__Problem__: From the data below, copy exactly the lines that lie between the one holding "solid #d0d0d0;border-bottom:1px solid" and the one holding "-736,21 +736,20 @@", including both, and nothing more.

====================

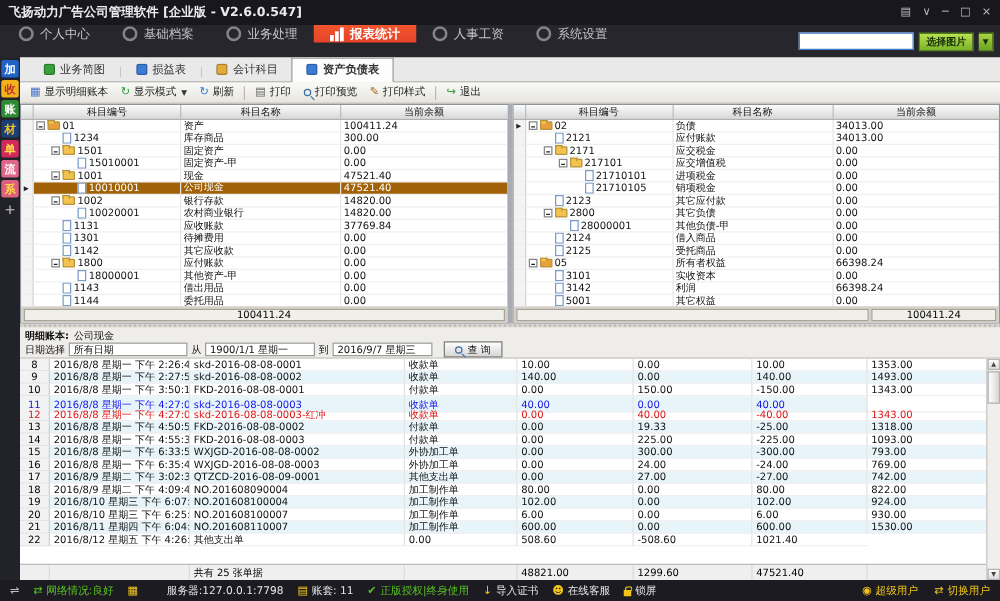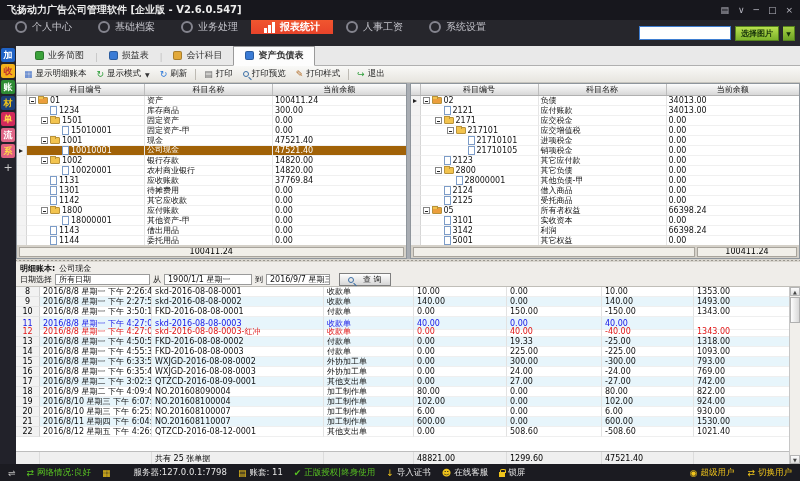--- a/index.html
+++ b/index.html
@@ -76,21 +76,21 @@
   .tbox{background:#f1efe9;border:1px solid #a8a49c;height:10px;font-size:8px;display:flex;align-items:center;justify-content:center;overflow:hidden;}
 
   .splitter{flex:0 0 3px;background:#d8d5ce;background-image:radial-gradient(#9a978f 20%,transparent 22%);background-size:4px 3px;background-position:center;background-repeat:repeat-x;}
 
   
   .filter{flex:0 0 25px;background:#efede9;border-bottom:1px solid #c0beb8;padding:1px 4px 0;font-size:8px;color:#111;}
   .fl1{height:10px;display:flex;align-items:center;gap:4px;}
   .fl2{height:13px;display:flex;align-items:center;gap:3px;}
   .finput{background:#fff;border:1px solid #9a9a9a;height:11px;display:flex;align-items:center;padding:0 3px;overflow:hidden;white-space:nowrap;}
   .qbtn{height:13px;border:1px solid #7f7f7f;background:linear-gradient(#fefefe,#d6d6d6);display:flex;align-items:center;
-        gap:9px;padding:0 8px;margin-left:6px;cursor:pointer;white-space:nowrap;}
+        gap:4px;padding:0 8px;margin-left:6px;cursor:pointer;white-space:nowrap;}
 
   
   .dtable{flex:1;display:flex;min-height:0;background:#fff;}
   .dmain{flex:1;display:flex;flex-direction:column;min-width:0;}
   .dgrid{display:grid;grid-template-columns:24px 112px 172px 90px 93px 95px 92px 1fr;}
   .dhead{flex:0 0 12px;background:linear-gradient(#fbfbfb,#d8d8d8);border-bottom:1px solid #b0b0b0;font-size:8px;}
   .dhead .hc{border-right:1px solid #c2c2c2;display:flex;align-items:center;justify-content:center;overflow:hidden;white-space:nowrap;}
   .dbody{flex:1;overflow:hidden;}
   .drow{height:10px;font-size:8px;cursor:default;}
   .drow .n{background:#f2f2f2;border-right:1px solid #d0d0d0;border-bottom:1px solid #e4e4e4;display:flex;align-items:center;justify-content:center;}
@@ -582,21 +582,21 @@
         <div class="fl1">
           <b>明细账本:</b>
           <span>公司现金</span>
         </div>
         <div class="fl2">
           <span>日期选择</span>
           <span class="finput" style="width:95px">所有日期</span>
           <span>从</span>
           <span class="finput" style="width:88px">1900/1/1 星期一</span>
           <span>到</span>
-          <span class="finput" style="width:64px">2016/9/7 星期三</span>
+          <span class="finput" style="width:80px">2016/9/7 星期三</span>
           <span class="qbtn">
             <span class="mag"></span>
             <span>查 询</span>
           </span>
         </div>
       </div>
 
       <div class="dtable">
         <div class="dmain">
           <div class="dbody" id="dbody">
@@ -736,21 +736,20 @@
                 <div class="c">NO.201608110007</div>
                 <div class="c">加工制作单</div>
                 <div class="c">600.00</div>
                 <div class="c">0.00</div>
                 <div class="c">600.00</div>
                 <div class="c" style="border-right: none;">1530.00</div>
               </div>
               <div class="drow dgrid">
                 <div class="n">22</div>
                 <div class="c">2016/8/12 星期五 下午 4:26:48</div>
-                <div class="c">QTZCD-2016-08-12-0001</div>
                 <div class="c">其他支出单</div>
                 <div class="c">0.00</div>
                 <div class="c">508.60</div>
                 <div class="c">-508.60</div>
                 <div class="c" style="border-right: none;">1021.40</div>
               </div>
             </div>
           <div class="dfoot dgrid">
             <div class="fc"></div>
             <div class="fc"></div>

====================

__Answer area__:
   .drow .n{background:#f2f2f2;border-right:1px solid #d0d0d0;border-bottom:1px solid #e4e4e4;display:flex;align-items:center;justify-content:center;}
@@ -582,21 +582,21 @@
         <div class="fl1">
           <b>明细账本:</b>
           <span>公司现金</span>
         </div>
         <div class="fl2">
           <span>日期选择</span>
           <span class="finput" style="width:95px">所有日期</span>
           <span>从</span>
           <span class="finput" style="width:88px">1900/1/1 星期一</span>
           <span>到</span>
-          <span class="finput" style="width:64px">2016/9/7 星期三</span>
+          <span class="finput" style="width:80px">2016/9/7 星期三</span>
           <span class="qbtn">
             <span class="mag"></span>
             <span>查 询</span>
           </span>
         </div>
       </div>
 
       <div class="dtable">
         <div class="dmain">
           <div class="dbody" id="dbody">
@@ -736,21 +736,20 @@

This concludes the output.